_Page excerpt_:
Detroit schools are enrolling more migrant students. Can the district meet their needs?

Rear view of a student wearing a backpack standing in the doorway of a classroom with teacher and classmates in background.
Detroit Public Schools Community District is working to quickly adapt to meet the needs of recently enrolled migrant and refugee students. (Cavan Images / Getty Images)

As an influx of school-aged migrant and refugee children have resettled with their families in Detroit in recent weeks, schools are working to quickly adapt to meet their needs.

Some are more prepared than others.

Detroit Public Schools Community District campuses on the southwest side of the city have long served diverse student groups and have many Spanish-speaking teachers and administrators who can easily communicate with parents. But a large number of students who have recently migrated to the U.S. are being placed in available shelter beds on the city’s east side, where schools have historically served children with different needs.

“It’s no fault of the schools,” said Elizabeth Orozco-Vasquez, CEO of Freedom House Detroit, a nonprofit that supports asylum seekers and refugees. “It’s just that they’ve never had to prepare for that before. Meeting the needs of a new population of kids is a big ask to put on an already tasked school system.”

Translation services in those schools are often limited. Additionally, transportation for kids to attend schools in southwest Detroit can be difficult to arrange, advocates say. The district is required by the federal McKinney-Vento Homelessness Assistance Act to help students without a fixed address maintain school stability.

“We are seeing a lot of school-aged children come in, primarily in schools outside of southwest Detroit that aren’t necessarily prepared for children coming from other countries who don’t speak English,” said Orozco-Vasquez. “It’s a resource that has to be built.”

_Information supplied_:
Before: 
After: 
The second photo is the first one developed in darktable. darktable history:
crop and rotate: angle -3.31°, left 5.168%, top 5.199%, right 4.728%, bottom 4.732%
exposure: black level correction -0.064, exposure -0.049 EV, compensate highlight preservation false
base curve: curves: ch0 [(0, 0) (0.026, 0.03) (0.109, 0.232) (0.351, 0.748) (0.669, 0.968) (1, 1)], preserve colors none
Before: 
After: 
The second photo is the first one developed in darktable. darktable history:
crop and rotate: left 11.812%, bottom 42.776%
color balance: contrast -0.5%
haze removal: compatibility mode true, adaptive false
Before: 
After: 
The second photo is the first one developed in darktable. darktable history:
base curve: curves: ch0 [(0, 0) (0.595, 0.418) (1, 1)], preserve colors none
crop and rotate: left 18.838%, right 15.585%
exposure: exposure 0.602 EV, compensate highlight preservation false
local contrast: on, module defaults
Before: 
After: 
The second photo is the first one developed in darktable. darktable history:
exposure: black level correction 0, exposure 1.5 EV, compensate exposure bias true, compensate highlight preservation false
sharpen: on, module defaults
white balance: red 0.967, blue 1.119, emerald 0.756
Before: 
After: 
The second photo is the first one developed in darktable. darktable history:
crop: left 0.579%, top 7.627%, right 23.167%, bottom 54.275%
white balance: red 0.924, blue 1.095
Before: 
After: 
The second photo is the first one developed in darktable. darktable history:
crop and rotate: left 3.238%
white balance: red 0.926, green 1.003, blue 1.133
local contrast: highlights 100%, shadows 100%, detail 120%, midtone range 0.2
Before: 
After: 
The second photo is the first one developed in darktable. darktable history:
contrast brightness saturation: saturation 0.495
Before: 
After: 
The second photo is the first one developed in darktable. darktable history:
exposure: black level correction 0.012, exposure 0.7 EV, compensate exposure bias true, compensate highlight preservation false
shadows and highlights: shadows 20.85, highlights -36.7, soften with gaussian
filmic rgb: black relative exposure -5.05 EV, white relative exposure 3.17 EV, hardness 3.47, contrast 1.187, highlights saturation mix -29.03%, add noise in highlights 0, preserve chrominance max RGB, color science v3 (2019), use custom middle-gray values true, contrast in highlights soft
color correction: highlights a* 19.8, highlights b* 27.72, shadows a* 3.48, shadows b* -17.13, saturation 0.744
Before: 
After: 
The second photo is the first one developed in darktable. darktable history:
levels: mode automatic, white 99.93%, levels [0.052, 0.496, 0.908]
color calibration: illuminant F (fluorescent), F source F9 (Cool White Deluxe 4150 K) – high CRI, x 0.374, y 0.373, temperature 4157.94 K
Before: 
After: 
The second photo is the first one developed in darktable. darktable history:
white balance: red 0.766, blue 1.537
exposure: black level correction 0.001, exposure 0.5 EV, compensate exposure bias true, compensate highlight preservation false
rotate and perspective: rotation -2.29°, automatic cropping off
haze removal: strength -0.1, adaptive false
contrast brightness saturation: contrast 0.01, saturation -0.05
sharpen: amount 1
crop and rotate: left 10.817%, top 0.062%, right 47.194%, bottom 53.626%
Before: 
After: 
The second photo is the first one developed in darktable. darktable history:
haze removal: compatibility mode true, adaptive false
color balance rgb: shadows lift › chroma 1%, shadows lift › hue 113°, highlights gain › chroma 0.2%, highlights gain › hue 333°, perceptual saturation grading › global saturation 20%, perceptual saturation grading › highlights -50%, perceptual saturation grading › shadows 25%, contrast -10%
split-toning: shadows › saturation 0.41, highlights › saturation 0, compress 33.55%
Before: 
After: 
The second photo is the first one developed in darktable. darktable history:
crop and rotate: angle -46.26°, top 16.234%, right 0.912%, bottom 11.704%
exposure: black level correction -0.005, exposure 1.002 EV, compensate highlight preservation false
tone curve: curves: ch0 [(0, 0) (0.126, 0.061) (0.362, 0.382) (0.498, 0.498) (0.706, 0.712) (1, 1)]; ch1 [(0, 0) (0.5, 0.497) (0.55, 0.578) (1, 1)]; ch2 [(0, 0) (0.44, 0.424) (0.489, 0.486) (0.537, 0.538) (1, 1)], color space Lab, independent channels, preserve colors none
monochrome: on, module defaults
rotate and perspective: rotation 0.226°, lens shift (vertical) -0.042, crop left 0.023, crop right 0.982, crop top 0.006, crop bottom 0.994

_Exercises_:
**a)** In the article on Detroit schools enrolling migrant students, which federal law requires the district to help students without a fixed address keep school stability?
**b)** Repeat word for word the passage of the Detroit schools article starting at "Detroit Public Schools Community District is" and ending at "Images / Getty Images)".
**c)** Write what comes next in the article on Detroit schools and migrant students, picking up right after its final sentence.
The records are separate material and have no connection to the article on Detroit schools.

_Exercise answers_:
**a)** The McKinney-Vento Homelessness Assistance Act.

**b)**
Detroit Public Schools Community District is working to quickly adapt to meet the needs of recently enrolled migrant and refugee students. (Cavan Images / Getty Images)

**c)**
About 70 families who recently arrived from Venezuela enrolled their children in DPSCD, according to the district, and the number continues to grow. Administrators say they are providing language interpretation and translation, and training staff to understand new students’ unique needs. In the long term, the district is considering establishing newcomer programs, which would centralize students at specific schools to streamline services for migrant and refugee children.

Detroit hasn’t seen the large numbers of migrants and refugees arriving that large cities like Chicago and New York have in recent months. But some of the families arriving in Detroit are coming from those cities because shelters and humanitarian organizations there are overwhelmed.

DPSCD is working to meet students’ needs

Superintendent Nikolai Vitti said in an email all schools in the district are now receiving support as they adapt to meet the needs of migrant students. Staff are being trained to use translation tools, to identify curricular resources to help students learn English, and to address the trauma the kids may have experienced.

The district has formed a small team of teacher training and support coordinators specializing in English language learning to deploy to schools with newcomer students, he said. DPSCD is also continuing to collaborate with community members through its Bilingual Parent Advisory Council as well as the Office of Family and Community Engagement to meet the families’ needs.

Staff can request a live interpreter and document translations, said Vitti. The district also offers over-the-phone and remote video interpreters, and students and staff are able to use Microsoft Translate.

“The district is working with all school leaders and teachers to make sure that they are fully aware of these resources and use them consistently to communicate with families who need language services,” said Vitti.

Part of the challenge, said Orozco-Vasquez, is that the newly arrived students are speaking many languages. In addition to Spanish-speakers, some speak Portuguese or French.

Some nonprofit organizations work with school districts to fill gaps in providing language support to refugee students. Samaritas, a faith-based statewide nonprofit, works with DPSCD.

“If there is no comprehensive ELL program in place, we work with the school on providing that,” Rawan Alramahi, supervisor of Samaritas’ school impact program.

Funding from a $94.4 million settlement – from a 2016 lawsuit that alleged Michigan failed to teach Detroit students to read and described inadequate education for English language learners – will likely allow the school system to hire more academic interventionists to work with English language learners, the superintendent said. A task force formed to identify how DPSCD should spend the settlement recently recommended the district do so.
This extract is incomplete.